• Exercise:
Reproduce the listing below with every occurrence of "chart" replaced by "graph" and everything else unchanged. Omit the pictures from your answer.
_ _ _ _ _
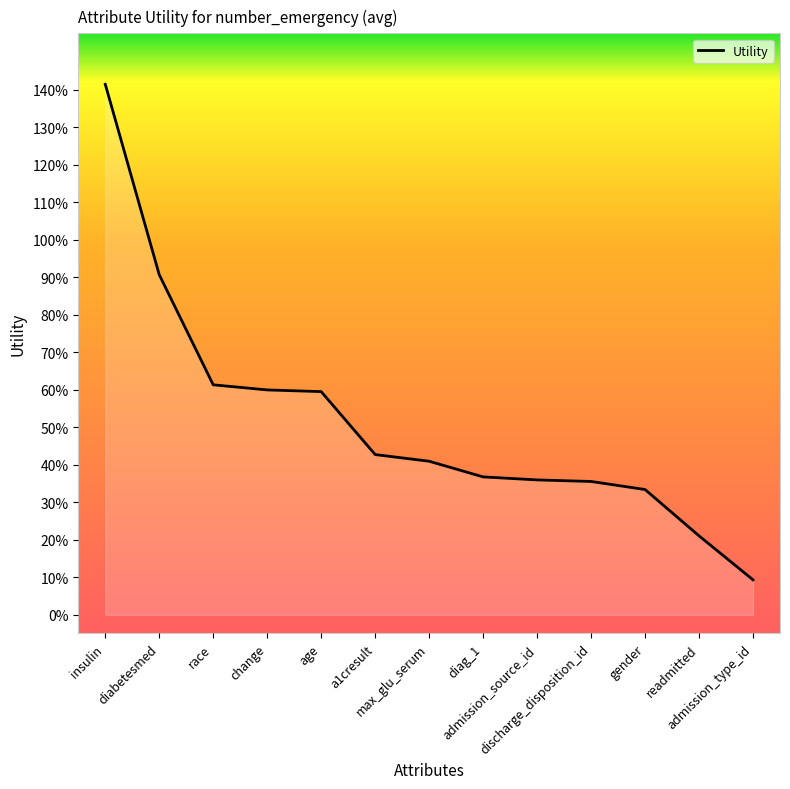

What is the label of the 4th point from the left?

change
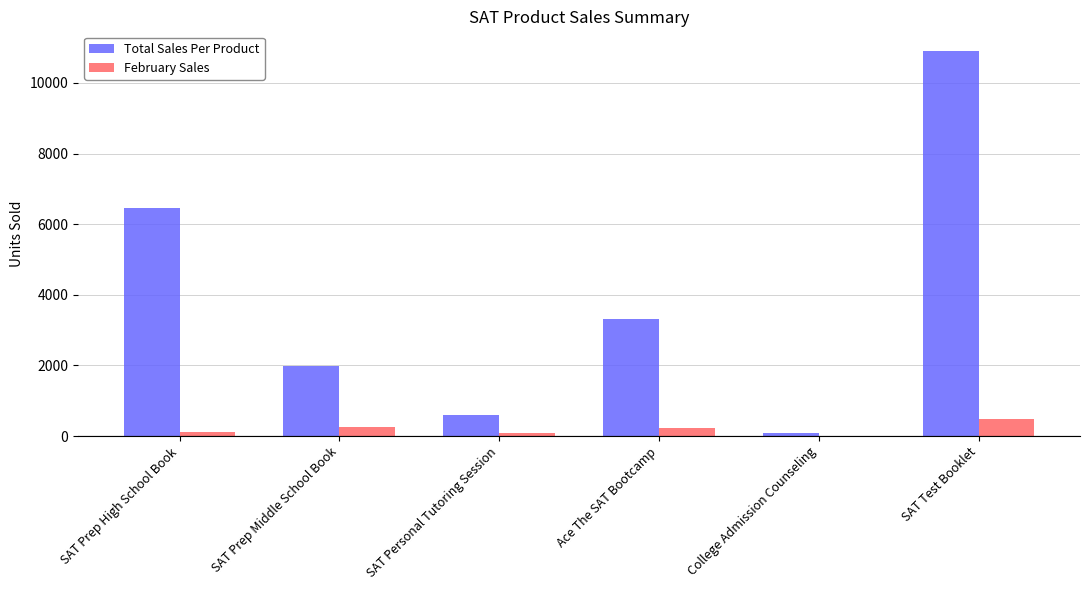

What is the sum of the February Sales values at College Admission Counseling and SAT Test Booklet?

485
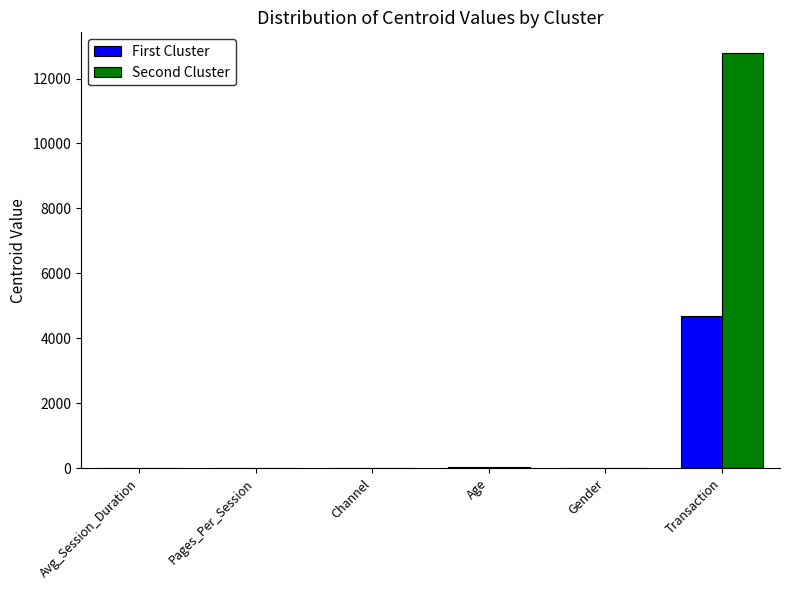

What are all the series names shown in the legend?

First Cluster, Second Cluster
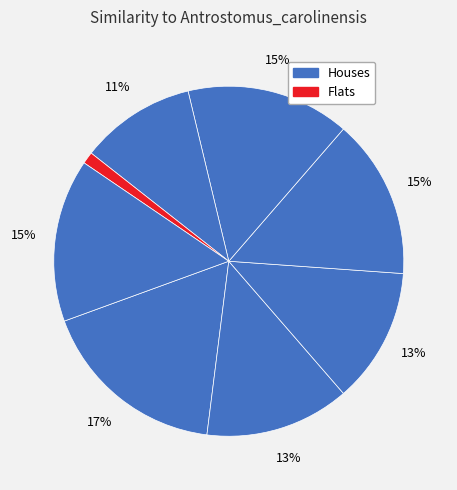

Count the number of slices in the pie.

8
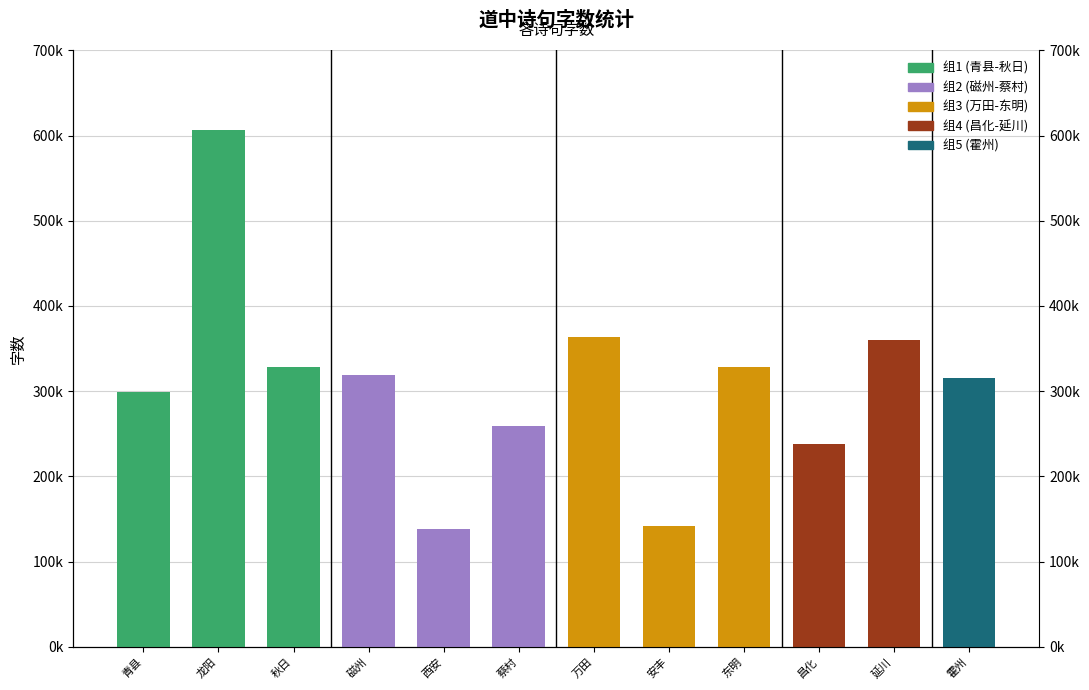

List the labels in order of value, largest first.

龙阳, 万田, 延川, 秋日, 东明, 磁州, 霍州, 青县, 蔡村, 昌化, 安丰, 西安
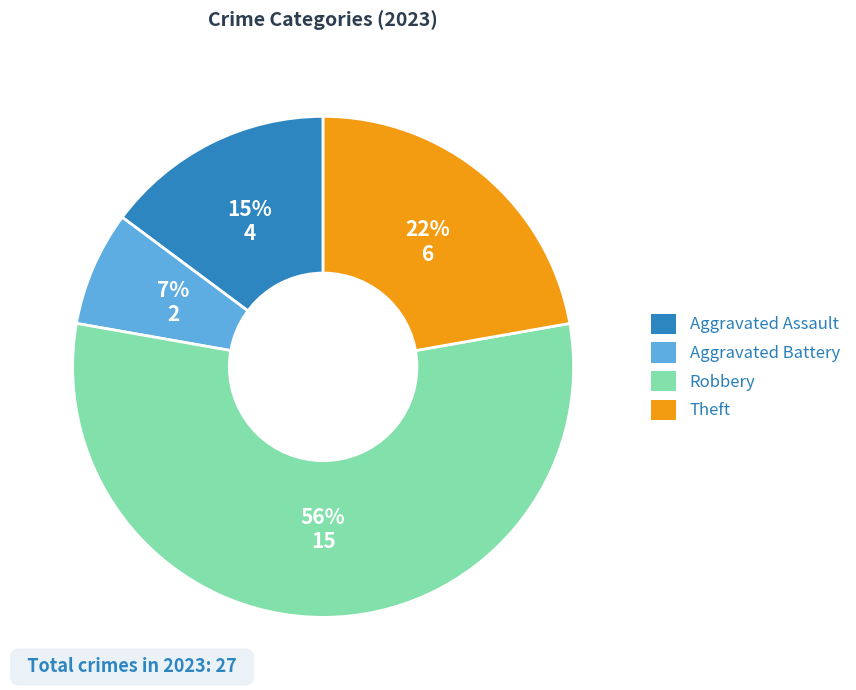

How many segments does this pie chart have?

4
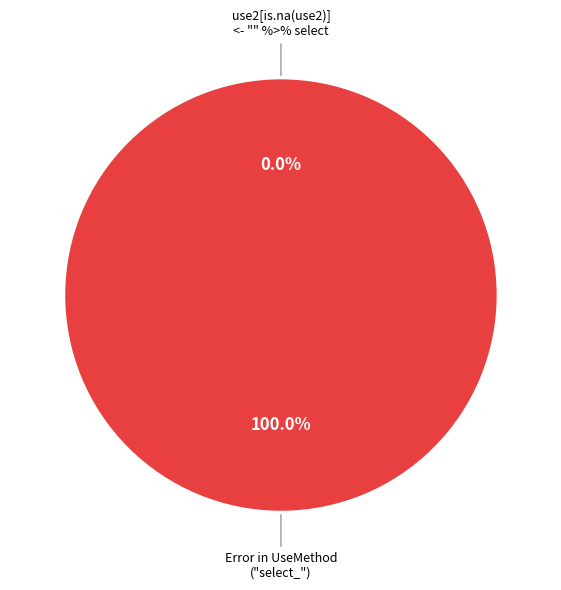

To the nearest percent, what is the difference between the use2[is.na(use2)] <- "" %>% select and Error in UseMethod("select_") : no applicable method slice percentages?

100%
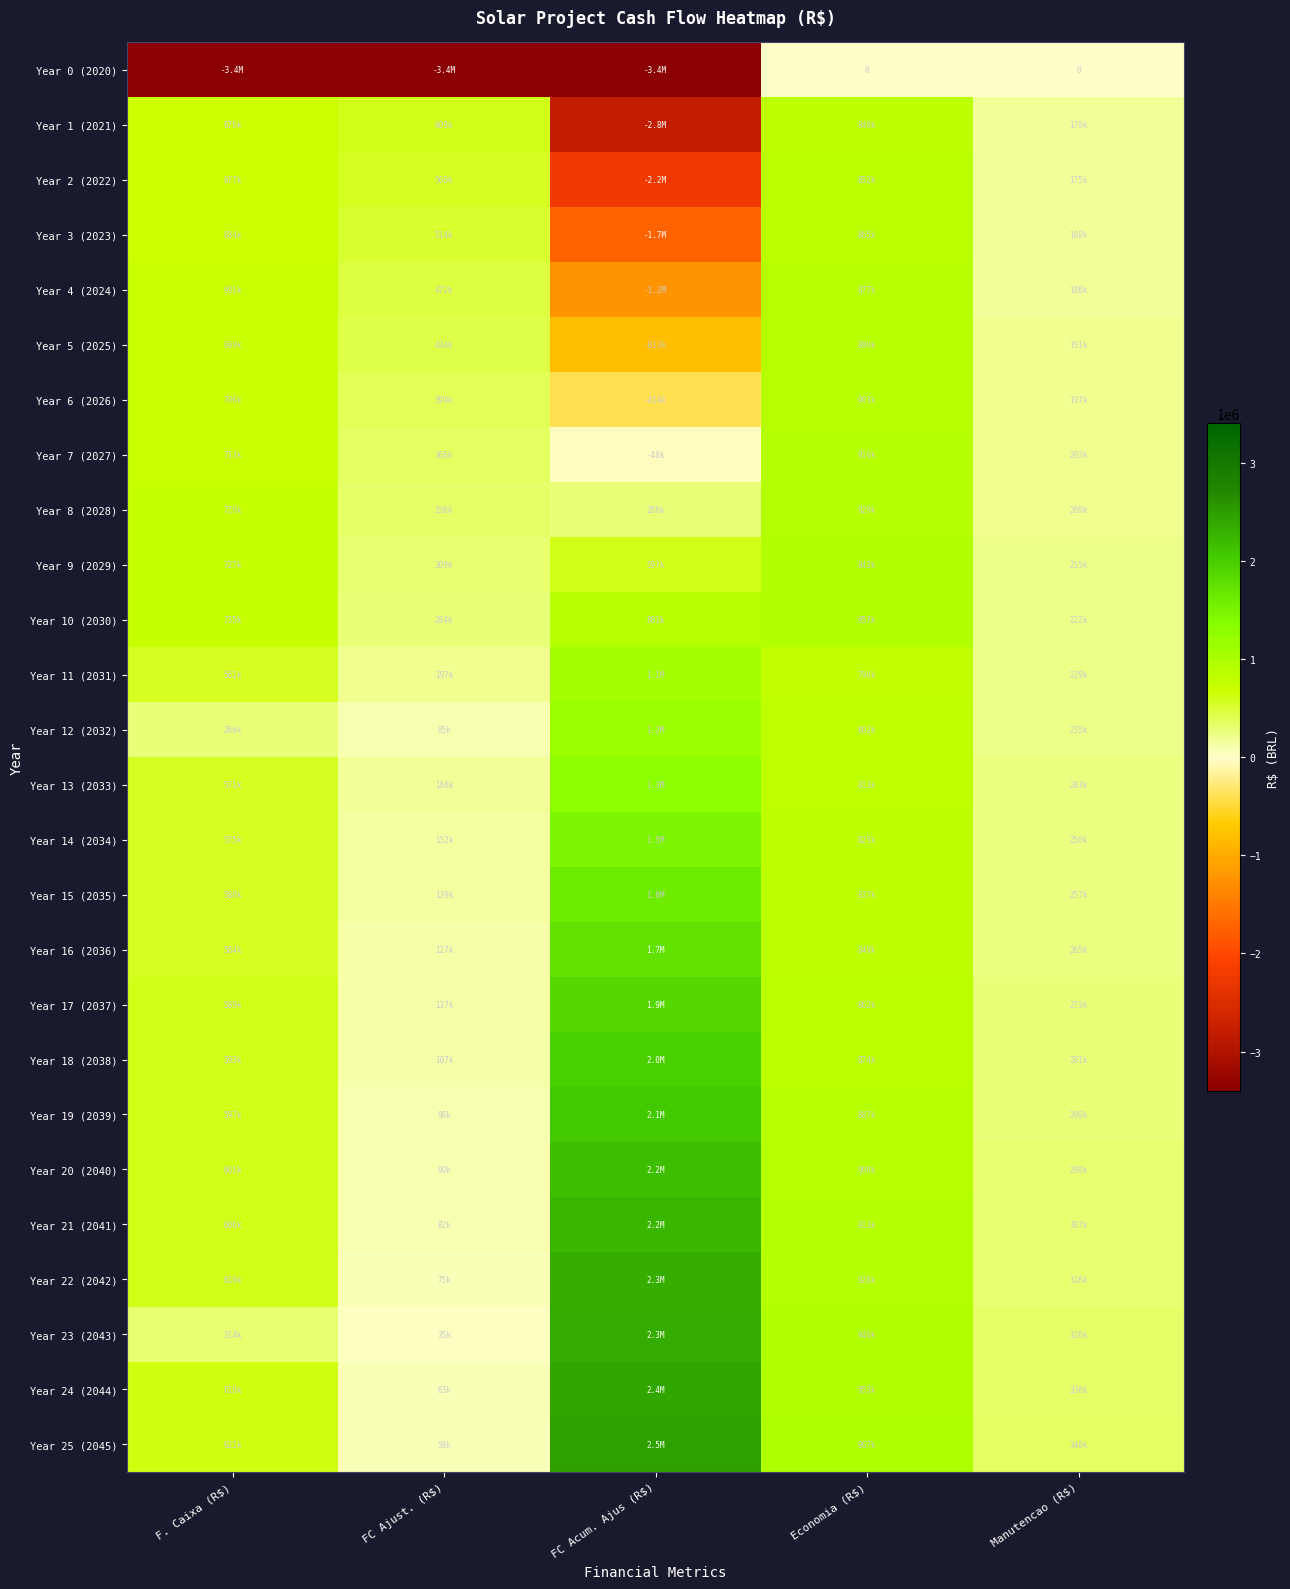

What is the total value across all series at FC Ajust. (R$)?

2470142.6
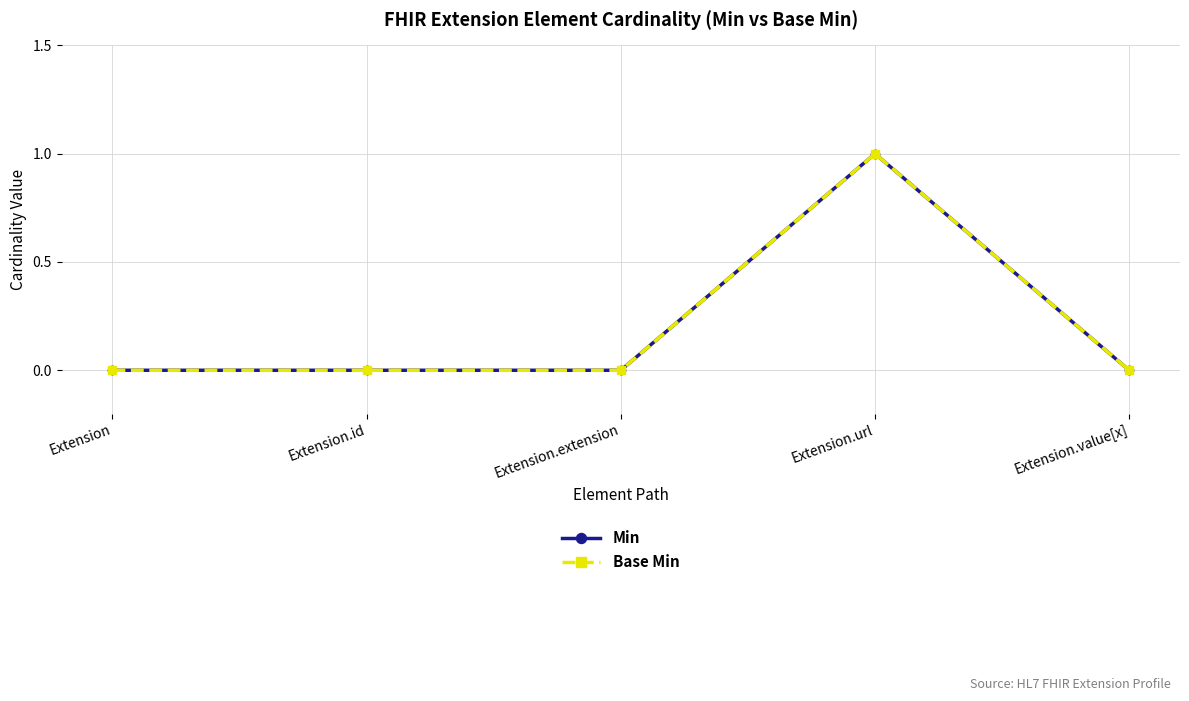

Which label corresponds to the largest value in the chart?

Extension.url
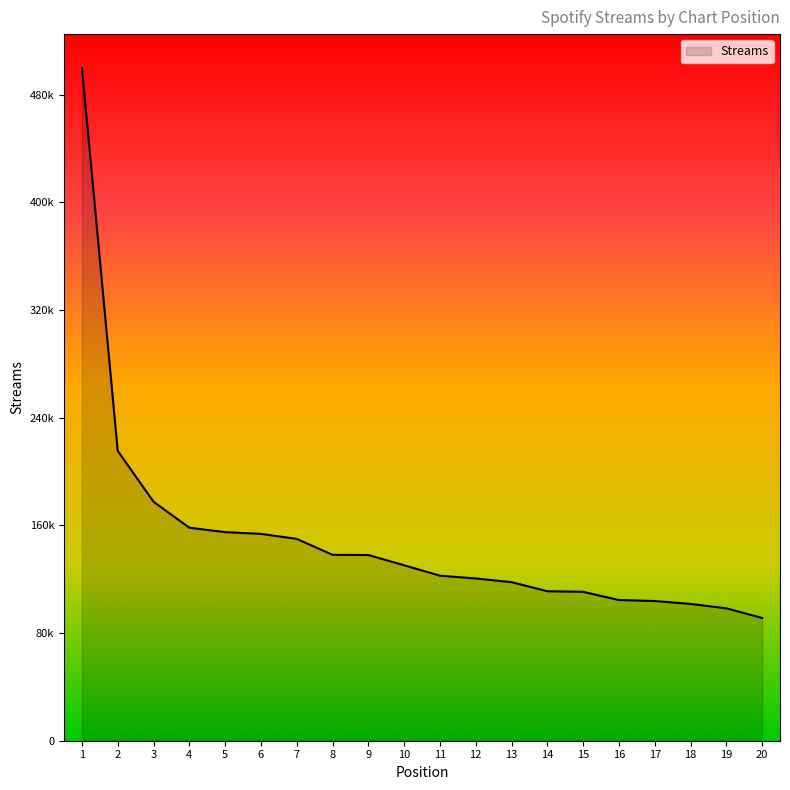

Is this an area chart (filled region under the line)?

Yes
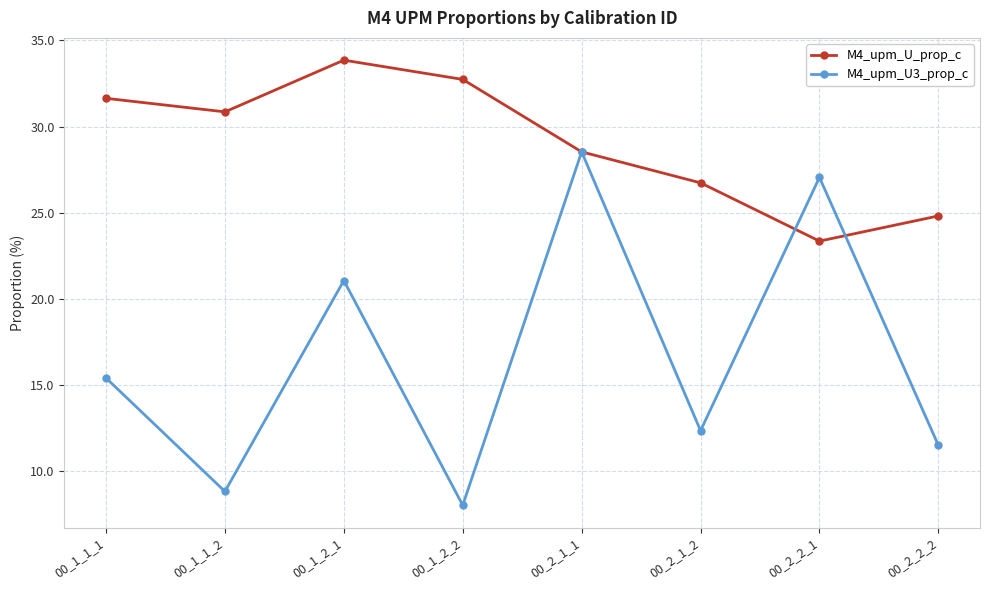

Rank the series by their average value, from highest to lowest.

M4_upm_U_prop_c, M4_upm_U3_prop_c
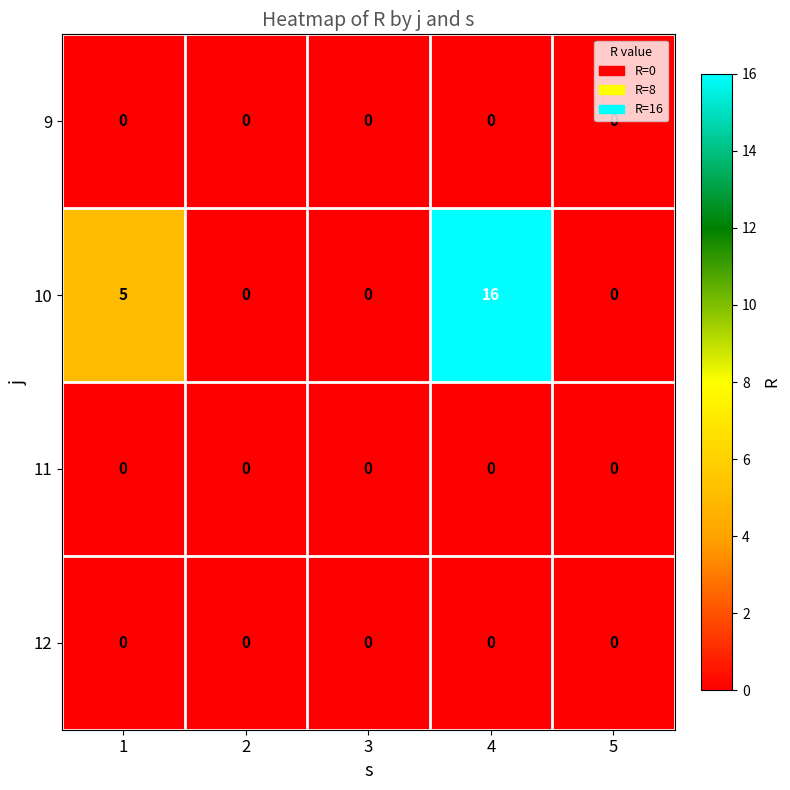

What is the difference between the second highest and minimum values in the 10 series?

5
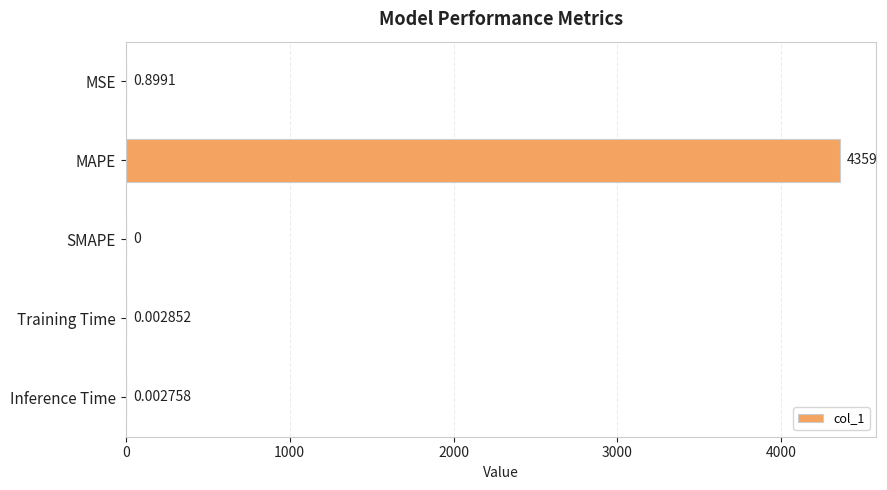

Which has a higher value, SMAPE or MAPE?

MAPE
_ _ _ _ _
• Task response:
What is the label of the 4th point from the left?

change

What is the sum of the February Sales values at College Admission Counseling and SAT Test Booklet?

485

What are all the series names shown in the legend?

First Cluster, Second Cluster

Count the number of slices in the pie.

8

List the labels in order of value, largest first.

龙阳, 万田, 延川, 秋日, 东明, 磁州, 霍州, 青县, 蔡村, 昌化, 安丰, 西安

How many segments does this pie graph have?

4

To the nearest percent, what is the difference between the use2[is.na(use2)] <- "" %>% select and Error in UseMethod("select_") : no applicable method slice percentages?

100%

What is the total value across all series at FC Ajust. (R$)?

2470142.6

Which label corresponds to the largest value in the graph?

Extension.url

Is this an area graph (filled region under the line)?

Yes

Rank the series by their average value, from highest to lowest.

M4_upm_U_prop_c, M4_upm_U3_prop_c

What is the difference between the second highest and minimum values in the 10 series?

5

Which has a higher value, SMAPE or MAPE?

MAPE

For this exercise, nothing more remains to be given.